If you try to load this pure model on MediaPipe Studio, you will get an error, as it does not contain metadata.

METADATA CREATION FOR .tflite MODEL

Let’s add metadata. Change your Anaconda environment to Tensorflow 2.13.0 and run the .py notebook:

conda create -n TF13 python=3.10
conda activate TF13
pip install tensorflow==2.13.0 tflite-support

from tflite_support import flatbuffers
from tflite_support import metadata as _metadata
from tflite_support import metadata_schema_py_generated as _metadata_fb
import os

model_file="resnet50_quantized.tflite"
os.chdir("/home/user/model_with_metadata")

"""Creates the metadata for an image classifier."""

# Creates model info.
model_meta = _metadata_fb.ModelMetadataT()
model_meta.name = "Resnet50 image classifier"
model_meta.description = ("Identify the most prominent object in the "
                          "image from a set of 1,000 categories such as "
                          "trees, animals, food, vehicles, person etc.")
model_meta.version = "v1"
model_meta.author = "Rubens Zimbres"
model_meta.license = ("Apache License. Version 2.0 "
                      "http://www.apache.org/licenses/LICENSE-2.0.")

# Creates input info.
input_meta = _metadata_fb.TensorMetadataT()

# Creates output info.
output_meta = _metadata_fb.TensorMetadataT()

input_meta.name = "Image"
input_meta.description = (
    "Input image to be classified. The expected image is {0} x {1}, with "
    "three channels (red, blue, and green) per pixel.
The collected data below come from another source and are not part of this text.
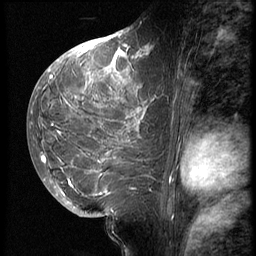
Breast MRI (dynamic contrast-enhanced), one sagittal slice; 3 images stored at this slice position (order not interpretable as contrast timing); 1.5 T; TE 4.2 ms, TR 9 ms; 256 × 256 image matrix, field of view 180 × 180 mm. Patient: female, 28 years. Case-level facts recorded for this patient, not image findings: setting: breast cancer imaged before/during neoadjuvant chemotherapy.
Annotated regions visible in this slice (semi-automatic segmentation, software-assisted and operator-edited):
- analysis volume of interest (the breast-tissue region the enhancement analysis was run in; not a lesion): box from (x=42, y=45) to (x=164, y=207) px
- tumour enhancement mask (voxels above the 140 % enhancement threshold inside the analysis volume of interest): (x=42, y=46)–(x=148, y=195)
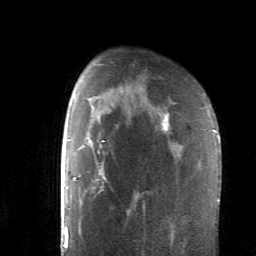
Breast MRI (dynamic contrast-enhanced), one axial slice; position 43 of 62 along the scan axis; cropped to one breast; dynamic contrast-enhanced series, time point 2 of 6 at this slice position (early post-contrast); 1.5 T; TE 4.1 ms, TR 8.4 ms; 2.6 mm slice thickness; 256 × 256 image matrix, field of view 160 × 160 mm. Female patient.
Outlined on this slice (semi-automatically segmented with operator editing):
- enhancing-tissue mask used for the functional tumour volume (all voxels passing the contrast-enhancement thresholds inside the analysis volume; usually the tumour): bounding box [x1, y1, x2, y2] px = [86, 120, 169, 199]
Each value in the "
    "tensor is a single byte between 0 and 255.".format(244, 244))
input_meta.content = _metadata_fb.ContentT()
input_meta.content.contentProperties = _metadata_fb.ImagePropertiesT()
input_meta.content.contentProperties.colorSpace = (
    _metadata_fb.ColorSpaceType.RGB)
input_meta.content.contentPropertiesType = (
    _metadata_fb.ContentProperties.ImageProperties)
input_normalization = _metadata_fb.ProcessUnitT()
input_normalization.optionsType = (
    _metadata_fb.ProcessUnitOptions.NormalizationOptions)
input_normalization.options = _metadata_fb.NormalizationOptionsT()
input_normalization.options.mean = [127.5]
input_normalization.options.std = [127.5]
input_meta.processUnits = [input_normalization]
input_stats = _metadata_fb.StatsT()
input_stats.max = [1]
input_stats.min = [0]
input_stats.width = [224]
input_stats.height = [224]
input_stats.num_classes = [1000]
input_meta.stats = input_stats

# Creates output info.
output_meta = _metadata_fb.TensorMetadataT()
output_meta.name = "probability"
output_meta.description = "Probabilities of the 1000 labels respectively."
output_meta.content = _metadata_fb.ContentT()
output_meta.content.content_properties = _metadata_fb.FeaturePropertiesT()
output_meta.content.contentPropertiesType = (
    _metadata_fb.ContentProperties.FeatureProperties)
output_stats = _metadata_fb.StatsT()
output_stats.max = [1.0]
output_stats.min = [0.0]
output_meta.stats = output_stats
label_file = _metadata_fb.AssociatedFileT()
label_file.name = os.path.basename("resnet_labels.txt")
label_file.description = "Labels for objects that the model can recognize."
label_file.type = _metadata_fb.AssociatedFileType.TENSOR_AXIS_LABELS
output_meta.associatedFiles = [label_file]

# Creates subgraph info.
subgraph = _metadata_fb.SubGraphMetadataT()
subgraph.inputTensorMetadata = [input_meta]
subgraph.outputTensorMetadata = [output_meta]
model_meta.subgraphMetadata = [subgraph]

b = flatbuffers.Builder(0)
b.Finish(
    model_meta.Pack(b),
    _metadata.MetadataPopulator.METADATA_FILE_IDENTIFIER)
metadata_buf = b.Output()

populator = _metadata.MetadataPopulator.with_model_file(model_file)
populator.load_metadata_buffer(metadata_buf)
populator.load_associated_files(["resnet_labels.txt"])
populator.populate()

## OPTIONAL: check metadata in JSON file

displayer = _metadata.MetadataDisplayer.with_model_file('/home/user/resnet50_quantized.tflite')
export_json_file = "/home/user/metadata.json"
json_file = displayer.get_metadata_json()
# Optional: write out the metadata as a json file
with open(export_json_file, "w") as f:
  f.write(json_file)

If you opt for seeing the JSON file with metadata you will see:

The metadata writer notebook will rewrite the resnet50_quantized.tflite file and add the resnet_labels.txt and other metadata. You can check by running:

unzip resnet50_quantized.tflite

Archive:  /home/user/resnet50_quantized.tflite
 extracting: resnet_labels.txt

Now we can upload to the MediaPipe Studio. Choose “CPU”, upload any image you want. I set the max results to 7.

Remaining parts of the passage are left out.